我接过一看,一边将手里的卡片捏起,一边咬牙切齿道“徐~徐青青!我艹!”
我勉强忍下想杀人的心,依旧微笑营业,“那二位有亲人吗?可以支付阳间的现金吗?我办事拿钱也是要养活我自己的~嗯,不是免费的!”
“嗯?”那个温婉的女人和男人对视了一眼,“我们就是想拜托你寻找我们的家人,若是找到他了,他会代我们给你付钱的!只是~”
“只是什么?”我有些好奇。
“我们什么都不记得了!所以才来拜托你的!能不能,帮帮我们!”那个女人说着又有不知道想到什么,泪珠连连。
我赶紧跑到外面拿来一包抽纸,递给他们,“哎哎!这位、额,姐姐,您别哭啊!我这~哥哥你给劝劝!”
“不知道二位的今年多大?我自然是小辈,对于年龄这个有印象吗?我不能一直哥哥姐姐的叫你们吧!”我擦了擦额头的汗,心里又骂了徐青青一遍。
那男人扶了扶眼镜框想了一会儿说,“我去世的时候好像二十四岁,我夫人比我小两岁!”
嚯,也不知死了多久,还是就按年龄叫吧。“嗯?那二位我还是叫哥哥姐姐吧,自我介绍一下,我叫谢瑾安,今年十九岁!主业是个学生,这份鬼师是我的副业!你们二位叫我小谢,小安都行!”
“你好,小谢!可以这样叫你吗?”
我连连摆手道,“可以,可以,不用拘束,我也是收钱办事的!”
“劳驾等我一下!”我向他们赔了个笑脸,噔噔跑去找我的笔记去了,请两位坐在客厅,我们细谈。
我摊开笔记,掏出笔说道,“二位尽量回忆,我把线索记一记,好为两位进一步找人!”
他们两个却对我手里的笔有些好奇,男子出声问道,“这个笔,不像钢笔也不像签字笔?是什么笔?”
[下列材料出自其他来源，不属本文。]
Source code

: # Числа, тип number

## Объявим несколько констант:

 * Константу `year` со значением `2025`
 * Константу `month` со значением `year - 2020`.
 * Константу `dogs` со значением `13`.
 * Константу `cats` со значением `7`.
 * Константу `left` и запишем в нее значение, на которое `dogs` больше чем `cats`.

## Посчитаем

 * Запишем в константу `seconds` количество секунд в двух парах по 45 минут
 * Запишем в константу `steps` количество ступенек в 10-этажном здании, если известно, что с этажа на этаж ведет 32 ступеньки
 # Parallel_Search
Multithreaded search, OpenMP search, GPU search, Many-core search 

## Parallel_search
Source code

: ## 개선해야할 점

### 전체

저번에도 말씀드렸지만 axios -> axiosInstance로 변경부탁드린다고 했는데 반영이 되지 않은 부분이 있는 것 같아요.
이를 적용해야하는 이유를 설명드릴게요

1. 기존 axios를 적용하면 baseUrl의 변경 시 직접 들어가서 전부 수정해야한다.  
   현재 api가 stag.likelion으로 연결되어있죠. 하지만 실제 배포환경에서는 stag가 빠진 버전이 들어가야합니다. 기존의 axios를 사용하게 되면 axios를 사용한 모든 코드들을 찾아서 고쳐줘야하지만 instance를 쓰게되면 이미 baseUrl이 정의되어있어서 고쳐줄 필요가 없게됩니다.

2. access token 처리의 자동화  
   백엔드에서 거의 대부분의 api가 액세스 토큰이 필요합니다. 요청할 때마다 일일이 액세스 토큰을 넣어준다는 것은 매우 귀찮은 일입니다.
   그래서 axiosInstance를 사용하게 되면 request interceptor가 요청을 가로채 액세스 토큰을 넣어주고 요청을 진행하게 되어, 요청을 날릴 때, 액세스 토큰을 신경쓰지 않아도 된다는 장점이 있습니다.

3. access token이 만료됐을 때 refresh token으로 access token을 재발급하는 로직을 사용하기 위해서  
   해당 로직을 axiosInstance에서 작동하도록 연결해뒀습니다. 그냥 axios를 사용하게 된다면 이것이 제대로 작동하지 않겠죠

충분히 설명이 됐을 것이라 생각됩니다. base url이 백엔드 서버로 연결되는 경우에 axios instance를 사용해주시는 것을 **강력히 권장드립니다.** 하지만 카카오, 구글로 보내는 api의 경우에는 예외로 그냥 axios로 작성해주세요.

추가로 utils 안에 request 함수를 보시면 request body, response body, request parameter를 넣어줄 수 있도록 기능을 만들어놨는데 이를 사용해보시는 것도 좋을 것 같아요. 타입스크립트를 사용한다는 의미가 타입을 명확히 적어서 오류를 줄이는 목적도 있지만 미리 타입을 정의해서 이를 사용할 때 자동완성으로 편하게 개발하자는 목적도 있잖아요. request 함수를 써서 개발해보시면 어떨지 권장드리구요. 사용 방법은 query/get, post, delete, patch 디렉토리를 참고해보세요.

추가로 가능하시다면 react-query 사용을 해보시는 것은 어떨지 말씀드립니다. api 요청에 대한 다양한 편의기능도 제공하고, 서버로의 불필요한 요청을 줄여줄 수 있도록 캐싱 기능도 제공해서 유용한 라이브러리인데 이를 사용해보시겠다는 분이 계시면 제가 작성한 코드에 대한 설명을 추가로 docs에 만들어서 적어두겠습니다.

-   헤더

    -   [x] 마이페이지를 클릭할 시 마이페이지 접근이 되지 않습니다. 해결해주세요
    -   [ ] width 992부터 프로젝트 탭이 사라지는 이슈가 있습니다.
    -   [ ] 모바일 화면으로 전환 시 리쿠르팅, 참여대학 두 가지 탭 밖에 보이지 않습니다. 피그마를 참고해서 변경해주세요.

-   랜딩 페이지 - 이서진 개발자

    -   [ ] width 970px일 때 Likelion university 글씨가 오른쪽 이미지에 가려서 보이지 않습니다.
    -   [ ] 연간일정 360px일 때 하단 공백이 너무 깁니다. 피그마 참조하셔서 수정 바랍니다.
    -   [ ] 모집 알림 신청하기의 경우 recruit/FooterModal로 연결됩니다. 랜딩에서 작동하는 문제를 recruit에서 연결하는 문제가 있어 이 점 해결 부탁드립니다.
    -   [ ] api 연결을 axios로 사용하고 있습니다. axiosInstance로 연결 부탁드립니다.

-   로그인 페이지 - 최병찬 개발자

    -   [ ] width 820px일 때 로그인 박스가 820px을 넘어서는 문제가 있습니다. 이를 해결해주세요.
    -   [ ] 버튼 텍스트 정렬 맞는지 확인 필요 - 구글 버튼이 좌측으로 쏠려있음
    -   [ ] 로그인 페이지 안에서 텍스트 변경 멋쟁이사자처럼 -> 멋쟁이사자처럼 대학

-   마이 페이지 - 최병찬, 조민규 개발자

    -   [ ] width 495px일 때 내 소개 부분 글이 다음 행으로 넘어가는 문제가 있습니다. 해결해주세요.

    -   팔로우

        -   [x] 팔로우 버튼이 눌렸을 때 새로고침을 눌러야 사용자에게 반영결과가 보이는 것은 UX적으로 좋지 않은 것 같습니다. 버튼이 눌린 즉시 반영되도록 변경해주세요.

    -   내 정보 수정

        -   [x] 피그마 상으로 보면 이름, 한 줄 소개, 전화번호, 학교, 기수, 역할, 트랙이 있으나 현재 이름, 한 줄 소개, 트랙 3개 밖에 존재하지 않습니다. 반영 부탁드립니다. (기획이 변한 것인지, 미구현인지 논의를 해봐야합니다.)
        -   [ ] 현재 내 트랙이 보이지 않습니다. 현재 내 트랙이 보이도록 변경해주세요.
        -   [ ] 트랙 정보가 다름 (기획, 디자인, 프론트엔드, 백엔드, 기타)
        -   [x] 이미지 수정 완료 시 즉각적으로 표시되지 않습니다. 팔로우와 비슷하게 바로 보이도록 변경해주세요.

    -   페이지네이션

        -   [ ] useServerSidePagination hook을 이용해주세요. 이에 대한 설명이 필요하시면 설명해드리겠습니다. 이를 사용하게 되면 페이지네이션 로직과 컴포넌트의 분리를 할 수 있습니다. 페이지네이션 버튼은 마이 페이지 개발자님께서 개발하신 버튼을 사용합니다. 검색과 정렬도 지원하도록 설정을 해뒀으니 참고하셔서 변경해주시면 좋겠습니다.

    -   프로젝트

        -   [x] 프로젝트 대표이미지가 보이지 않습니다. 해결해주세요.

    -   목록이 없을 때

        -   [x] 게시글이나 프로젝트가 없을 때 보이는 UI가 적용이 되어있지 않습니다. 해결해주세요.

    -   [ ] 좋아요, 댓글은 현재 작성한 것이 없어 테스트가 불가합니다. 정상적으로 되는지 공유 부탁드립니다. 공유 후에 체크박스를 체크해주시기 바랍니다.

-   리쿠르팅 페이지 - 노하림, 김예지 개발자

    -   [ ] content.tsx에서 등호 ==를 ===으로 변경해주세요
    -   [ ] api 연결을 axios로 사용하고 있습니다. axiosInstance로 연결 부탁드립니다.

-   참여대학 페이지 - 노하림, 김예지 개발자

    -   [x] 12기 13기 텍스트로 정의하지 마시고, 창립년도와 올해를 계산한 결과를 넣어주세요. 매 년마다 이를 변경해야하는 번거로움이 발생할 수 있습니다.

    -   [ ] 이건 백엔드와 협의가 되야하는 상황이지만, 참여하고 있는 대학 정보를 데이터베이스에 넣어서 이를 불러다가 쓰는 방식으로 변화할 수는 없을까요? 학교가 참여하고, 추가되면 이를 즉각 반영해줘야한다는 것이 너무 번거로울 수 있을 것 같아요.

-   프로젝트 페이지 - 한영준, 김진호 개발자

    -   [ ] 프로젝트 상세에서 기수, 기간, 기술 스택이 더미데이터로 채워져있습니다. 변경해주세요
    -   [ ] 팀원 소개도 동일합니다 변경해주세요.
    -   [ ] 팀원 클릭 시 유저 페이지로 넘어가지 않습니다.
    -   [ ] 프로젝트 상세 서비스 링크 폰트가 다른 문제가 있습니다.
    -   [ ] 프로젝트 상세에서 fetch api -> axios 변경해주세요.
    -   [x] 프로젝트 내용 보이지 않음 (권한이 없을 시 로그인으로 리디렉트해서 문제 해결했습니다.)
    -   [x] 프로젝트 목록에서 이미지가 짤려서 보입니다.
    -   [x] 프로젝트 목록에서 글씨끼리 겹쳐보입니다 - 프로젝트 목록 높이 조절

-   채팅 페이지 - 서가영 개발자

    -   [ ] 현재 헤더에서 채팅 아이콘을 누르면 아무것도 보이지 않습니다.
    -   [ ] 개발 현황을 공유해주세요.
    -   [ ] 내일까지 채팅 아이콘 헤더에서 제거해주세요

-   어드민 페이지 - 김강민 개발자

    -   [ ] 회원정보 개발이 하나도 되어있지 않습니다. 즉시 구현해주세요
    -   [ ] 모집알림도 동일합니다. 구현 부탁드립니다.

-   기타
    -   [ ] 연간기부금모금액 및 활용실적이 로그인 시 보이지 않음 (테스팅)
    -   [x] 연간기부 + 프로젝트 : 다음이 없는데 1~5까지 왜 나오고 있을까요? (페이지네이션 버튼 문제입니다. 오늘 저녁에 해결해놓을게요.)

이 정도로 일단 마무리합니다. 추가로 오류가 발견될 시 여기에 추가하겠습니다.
我看了看手里的中性笔,嗯?“二位不认识中性笔?就是随用随出水!很方便的!”
“是有听说过,不过我们大多用钢笔居多!”女人回答到。
嗯?这或许是个点,我在笔记上记下,听说过中性笔,那也就是说他们生活的年代中性笔不流行,而且流行用钢笔,我掏出手机搜了搜中性笔流行的年代,98年以后,我在这条后面写下98~20。(此文背景设定在2019年)
“那还有别的印象吗?”
“我和夫人好像曾有个孩子!但记不清了,那孩子好像还没出世就死了?”男子皱了皱眉,又细细地想了想“又好像没死!”
这条记下,有个孩子,若是活着今年许在18~20岁上下,若死了那就这条不算。
“那姐姐有什么想到的吗?”我用笔点了点那个穿着一身墨绿旗袍的女人。
她理了理身上的毯子,摇了摇头,“抱歉,我的脑袋破了个洞,实在是想不起来了!”说着还要给我看她头上的伤处。
我连连摆手,“没事没事,那哥哥你接着说!”我尴尬一笑,把话题接下去。
“我们是被人谋杀的!”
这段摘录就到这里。